#### TASK TO COMPLETE
In the records, each line holding "touch" must be reported.

+++ DATA

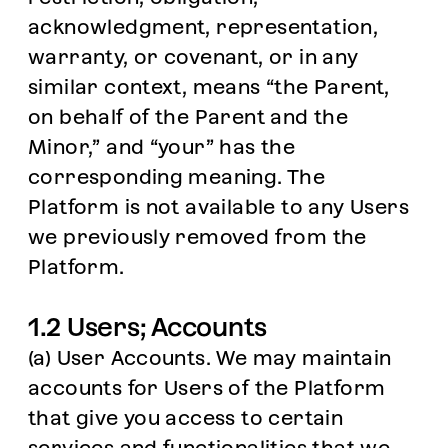
acknowledgment, representation,
warranty, or covenant, or in any
similar context, means “the Parent,
on behalf of the Parent and the
Minor,” and “your” has the
corresponding meaning. The
Platform is not available to any Users
we previously removed from the
Platform.
1.2 Users; Accounts
(a) User Accounts. We may maintain
accounts for Users of the Platform
that give you access to certain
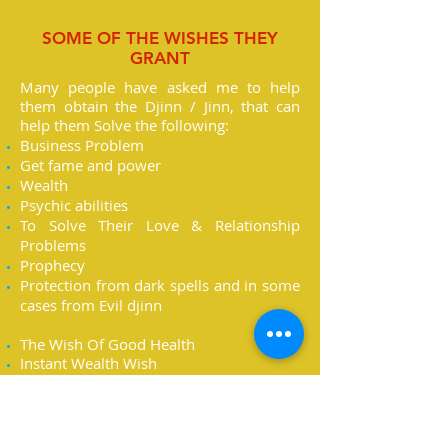
SOME OF THE WISHES THEY
GRANT
Many people have asked me to help
them obtain the Djinn / Jinn, that can
help them Solve the following:
Business Problem
Get fame and power
Wealth
Psychic abilities
To Solve Their Love & Relationship
Problems
Prophecy
Protection from dark spells and in some
cases from Evil djinn
The Wish Of Good Health
Instant Wealth Wish
The Wish To open The Third Eye
The Wish To Unlock The 7 Energy
Centers Of The Body
The Wish Of Beauty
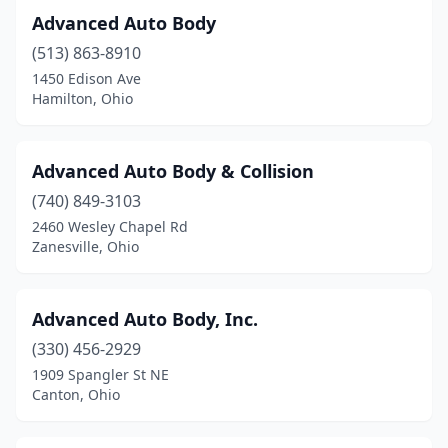
Fostoria
(5)
Advanced Auto Body
Franklin
(3)
(513) 863-8910
1450 Edison Ave
Frazeysburg
(1)
Hamilton, Ohio
Fredericktown
(2)
Fremont
(3)
Advanced Auto Body & Collision
Galena
(740) 849-3103
(1)
2460 Wesley Chapel Rd
Galion
(2)
Zanesville, Ohio
Gallipolis
(3)
Advanced Auto Body, Inc.
Garfield Heights
(1)
(330) 456-2929
Geneva
(3)
1909 Spangler St NE
Canton, Ohio
Germantown
(1)
Girard
(5)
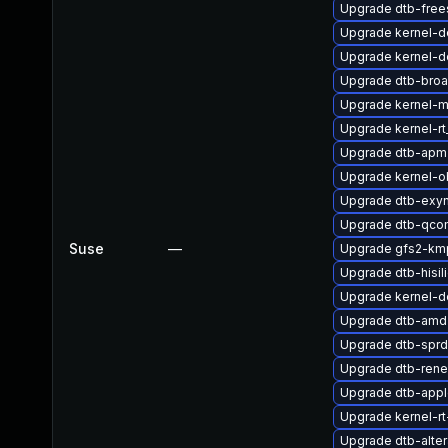
Upgrade dtb-free
Upgrade kernel-d
Upgrade kernel-de
Upgrade dtb-bro
Upgrade kernel-
Upgrade kernel-r
Upgrade dtb-apm
Upgrade kernel-
Upgrade dtb-exy
Upgrade dtb-qco
Suse
—
Upgrade gfs2-kmp
Upgrade dtb-hisil
Upgrade kernel-
Upgrade dtb-amd
Upgrade dtb-sprd
Upgrade dtb-ren
Upgrade dtb-app
Upgrade kernel-rt
Upgrade dtb-alter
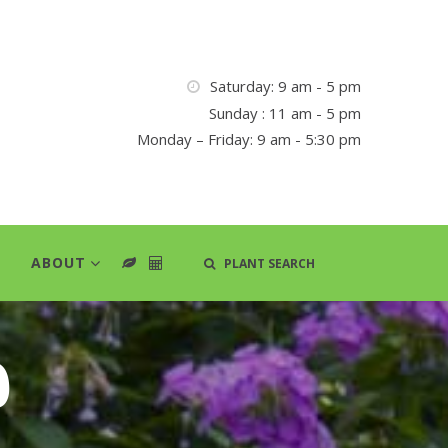
Saturday: 9 am - 5 pm
Sunday : 11 am - 5 pm
Monday – Friday: 9 am - 5:30 pm
ABOUT
PLANT SEARCH
d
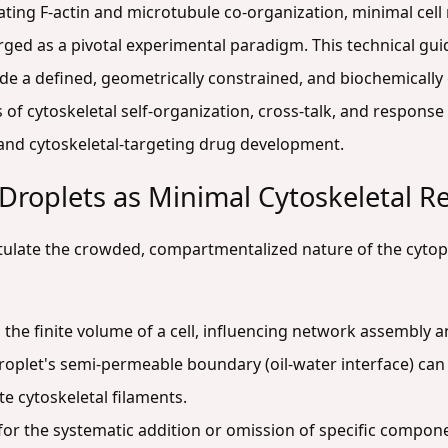
gating F-actin and microtubule co-organization, minimal cel
rged as a pivotal experimental paradigm. This technical gui
e a defined, geometrically constrained, and biochemically 
of cytoskeletal self-organization, cross-talk, and response t
 and cytoskeletal-targeting drug development.
Droplets as Minimal Cytoskeletal R
apitulate the crowded, compartmentalized nature of the cyt
the finite volume of a cell, influencing network assembly
oplet's semi-permeable boundary (oil-water interface) can b
te cytoskeletal filaments.
for the systematic addition or omission of specific componen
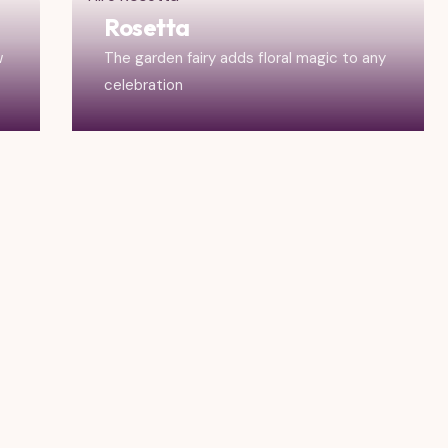
Rosetta
w
The garden fairy adds floral magic to any
celebration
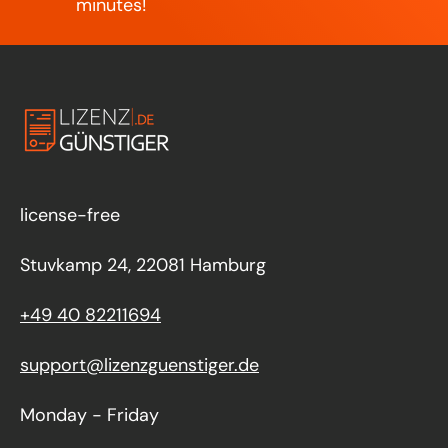
minutes!
license-free
Stuvkamp 24, 22081 Hamburg
+49 40 82211694
support@lizenzguenstiger.de
Monday - Friday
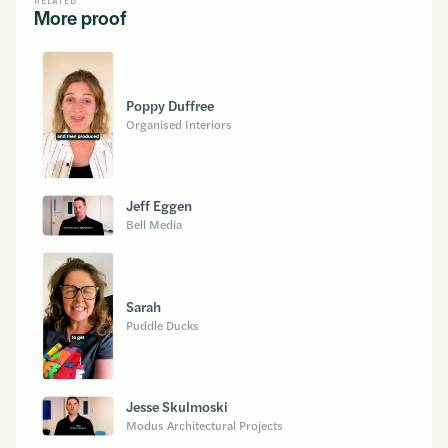
RELATED
More proof
Poppy Duffree
Organised Interiors
Jeff Eggen
Bell Media
Sarah
Puddle Ducks
Jesse Skulmoski
Modus Architectural Projects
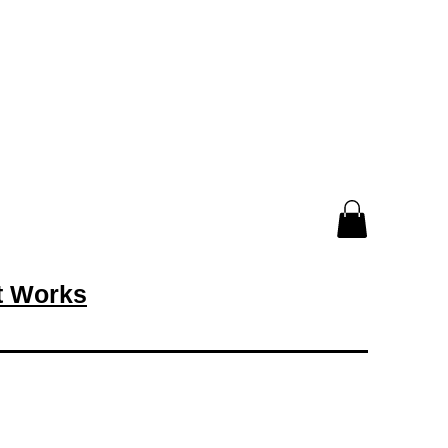
rt Works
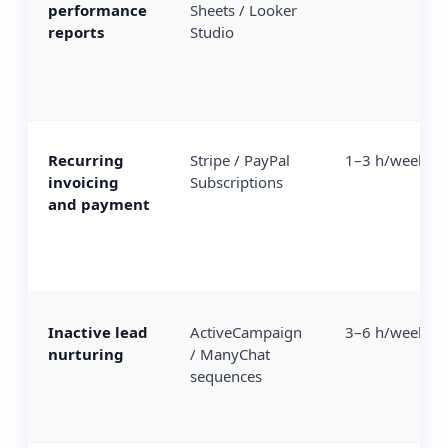
performance
Sheets / Looker
reports
Studio
Recurring
Stripe / PayPal
1–3 h/week
invoicing
Subscriptions
and payment
Inactive lead
ActiveCampaign
3–6 h/week
nurturing
/ ManyChat
sequences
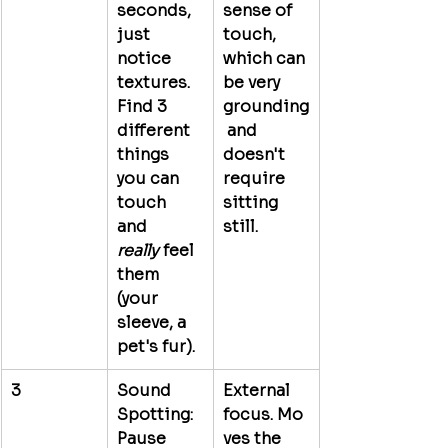
seconds, 
sense of 
just 
touch, 
notice 
which can 
textures. 
be very 
Find 3 
grounding
different 
 and 
things 
doesn't 
you can 
require 
touch 
sitting 
and 
still.
really
 feel 
them 
(your 
sleeve, a 
pet's fur).
3
Sound 
External 
Spotting:
focus.
 Mo
Pause 
ves the 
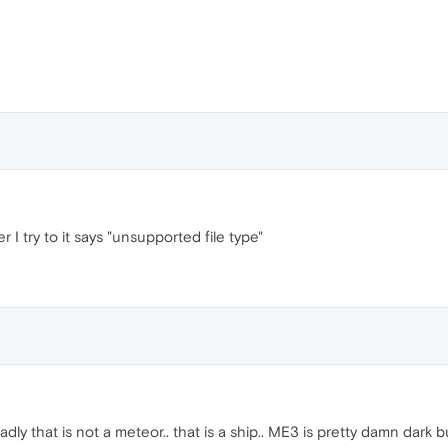
I try to it says "unsupported file type"
dly that is not a meteor.. that is a ship.. ME3 is pretty damn dark b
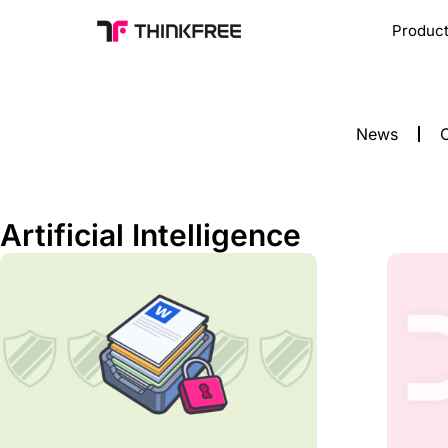
Produc
News
C
Artificial Intelligence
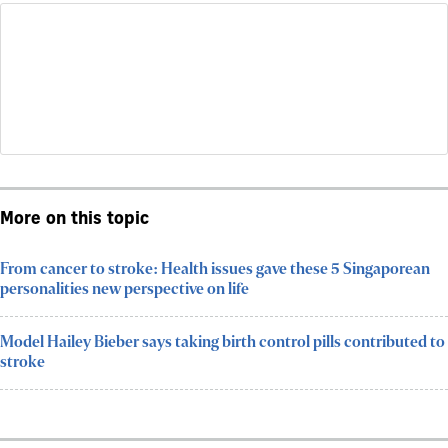
More on this topic
From cancer to stroke: Health issues gave these 5 Singaporean
personalities new perspective on life
Model Hailey Bieber says taking birth control pills contributed to
stroke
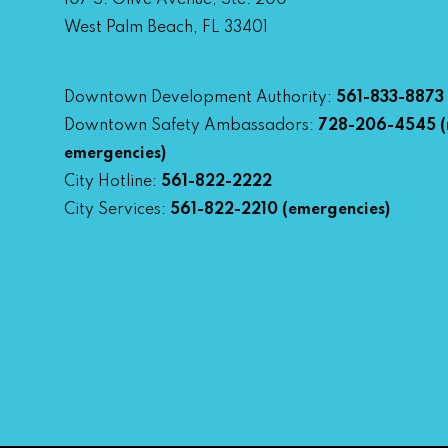
107 S. Olive Avenue, Ste. 200
West Palm Beach, FL 33401
Downtown Development Authority:
561-833-8873
Downtown Safety Ambassadors:
728-206-4545
(
emergencies)
City Hotline:
561-822-2222
City Services:
561-822-2210
(emergencies)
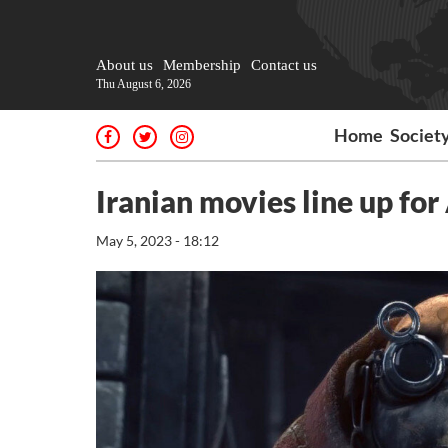
About us
Membership
Contact us
Thu August 6, 2026
Home
Societ
Iranian movies line up for
May 5, 2023 - 18:12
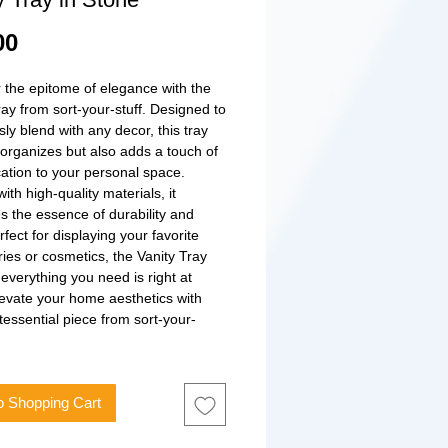
Price
00
 the epitome of elegance with the 
ray from sort-your-stuff. Designed to 
ly blend with any decor, this tray 
 organizes but also adds a touch of 
cation to your personal space. 
ith high-quality materials, it 
 the essence of durability and 
rfect for displaying your favorite 
ies or cosmetics, the Vanity Tray 
everything you need is right at 
evate your home aesthetics with 
ntessential piece from sort-your-
o Shopping Cart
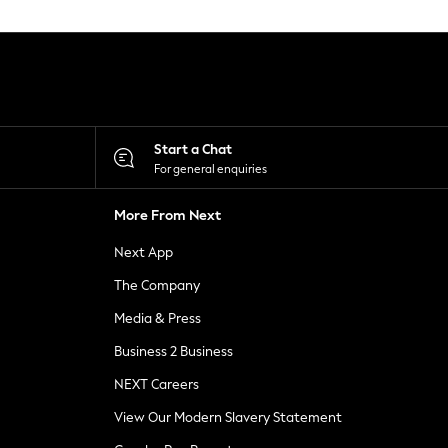
Start a Chat
For general enquiries
More From Next
Next App
The Company
Media & Press
Business 2 Business
NEXT Careers
View Our Modern Slavery Statement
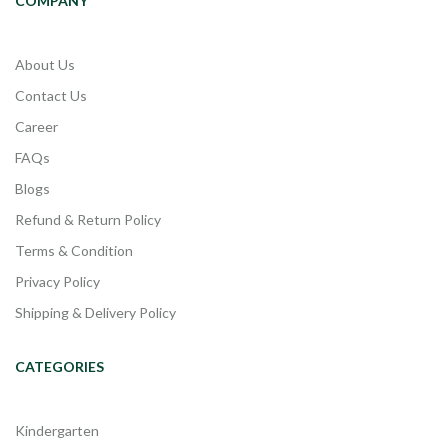
COMPANY
About Us
Contact Us
Career
FAQs
Blogs
Refund & Return Policy
Terms & Condition
Privacy Policy
Shipping & Delivery Policy
CATEGORIES
Kindergarten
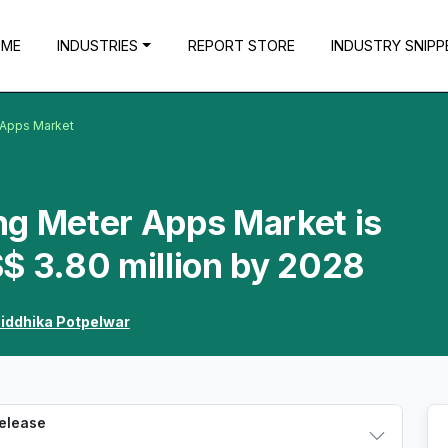
OME
INDUSTRIES
REPORT STORE
INDUSTRY SNIPP
 Apps Market
ng Meter Apps Market is
$ 3.80 million by 2028
iddhika Potpelwar
Release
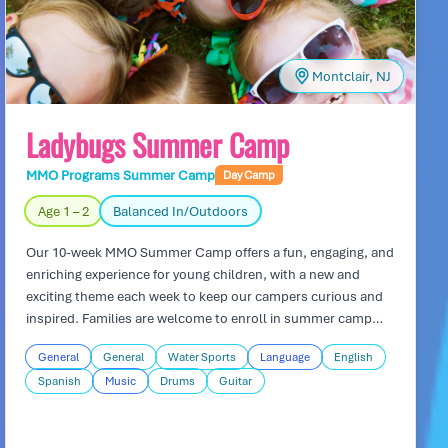
Montclair, NJ
Ladybugs Summer Camp
MMO Programs Summer Camp
Day Camp
Age 1 – 2
Balanced In/Outdoors
Our 10-week MMO Summer Camp offers a fun, engaging, and
enriching experience for young children, with a new and
exciting theme each week to keep our campers curious and
inspired. Families are welcome to enroll in summer camp
even if their child is not currently part of MMO programs, as
General
General
Water Sports
Language
English
long as they are at least 25 months old. Each day is
Spanish
Music
Drums
Guitar
thoughtfully designed to include hands-on activities,
creative play, and outdoor adventures—including refreshing
water play on our playground every Friday. Our professional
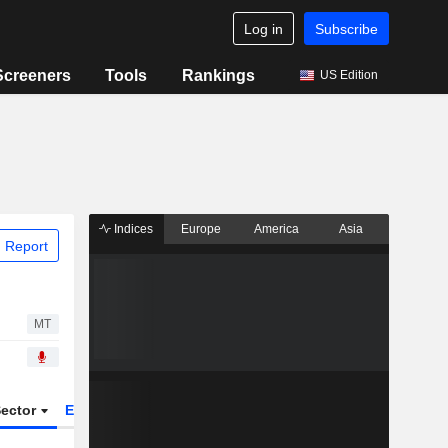
Log in
Subscribe
Screeners
Tools
Rankings
US Edition
Indices
Europe
America
Asia
 Report
MT
ector
ETFs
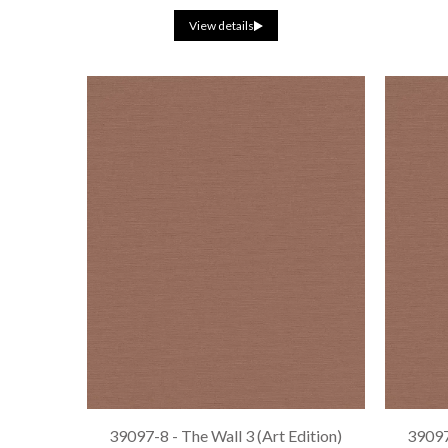
View details
39097-8 - The Wall 3 (Art Edition)
39097-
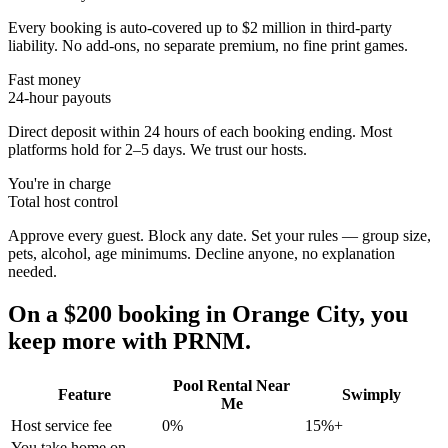
Every booking is auto-covered up to $2 million in third-party
liability. No add-ons, no separate premium, no fine print games.
Fast money
24-hour payouts
Direct deposit within 24 hours of each booking ending. Most
platforms hold for 2–5 days. We trust our hosts.
You're in charge
Total host control
Approve every guest. Block any date. Set your rules — group size,
pets, alcohol, age minimums. Decline anyone, no explanation
needed.
On a $200 booking in
Orange City
, you
keep more with PRNM.
Pool Rental Near
Feature
Swimply
Me
Host service fee
0%
15%+
You take home on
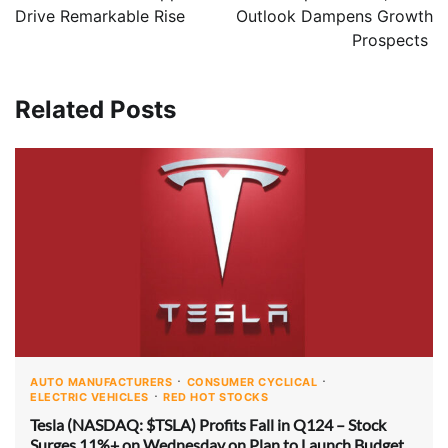
Drive Remarkable Rise
Outlook Dampens Growth
Prospects
Related Posts
AUTO MANUFACTURERS
CONSUMER CYCLICAL
ELECTRIC VEHICLES
RED HOT STOCKS
Tesla (NASDAQ: $TSLA) Profits Fall in Q124 – Stock
Surges 11%+ on Wednesday on Plan to Launch Budget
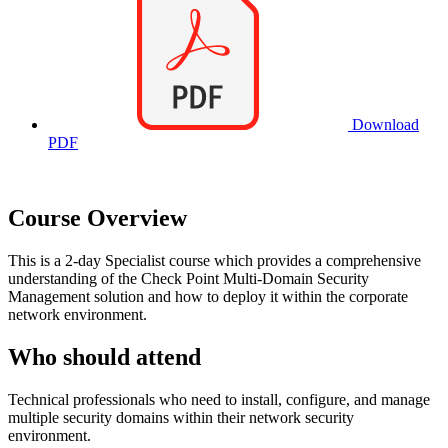
Download
PDF
Course Overview
This is a 2-day Specialist course which provides a comprehensive
understanding of the Check Point Multi-Domain Security
Management solution and how to deploy it within the corporate
network environment.
Who should attend
Technical professionals who need to install, configure, and manage
multiple security domains within their network security
environment.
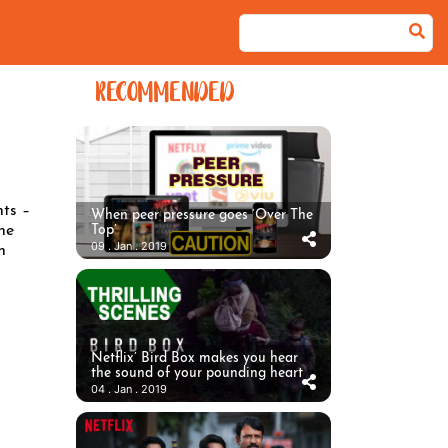
RECOMMENDED
nts –
When peer pressure goes ‘Over The
he
Top’
09 . Jan . 2019
n
Netflix’ Bird Box makes you hear
the sound of your pounding heart
04 . Jan . 2019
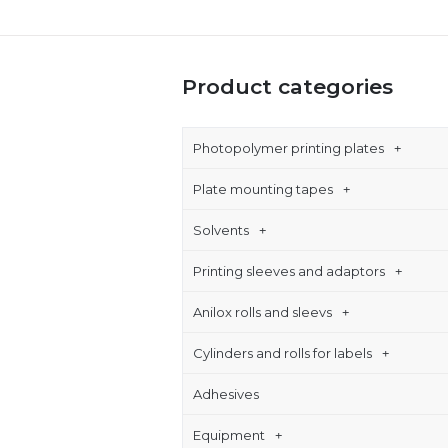
Product categories
Photopolymer printing plates
Plate mounting tapes
Solvents
Printing sleeves and adaptors
Anilox rolls and sleevs
Cylinders and rolls for labels
Adhesives
Equipment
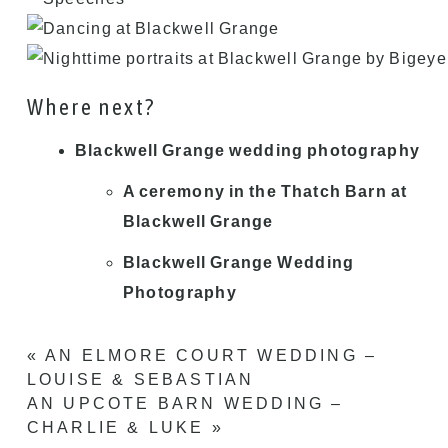
Where next?
Blackwell Grange wedding photography
A ceremony in the Thatch Barn at
Blackwell Grange
Blackwell Grange Wedding
Photography
«
AN ELMORE COURT WEDDING –
LOUISE & SEBASTIAN
AN UPCOTE BARN WEDDING –
CHARLIE & LUKE
»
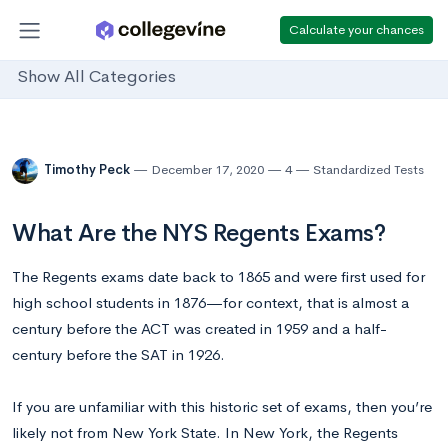
Calculate your chances
Show All Categories
Timothy Peck
December 17, 2020
4
Standardized Tests
What Are the NYS Regents Exams?
The Regents exams date back to 1865 and were first used for
high school students in 1876—for context, that is almost a
century before the ACT was created in 1959 and a half-
century before the SAT in 1926.
If you are unfamiliar with this historic set of exams, then you’re
likely not from New York State. In New York, the Regents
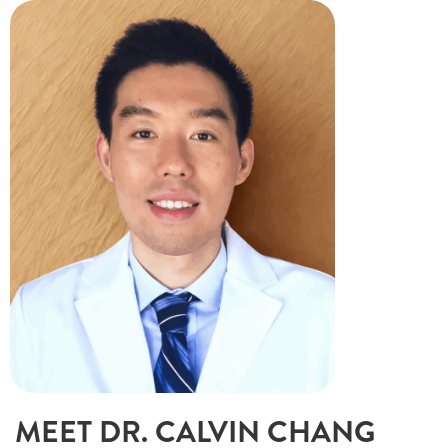
MEET DR. CALVIN CHANG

++++++

#### SOLUTION BELOW
touch, 
touch 
 organizes but also adds a touch of 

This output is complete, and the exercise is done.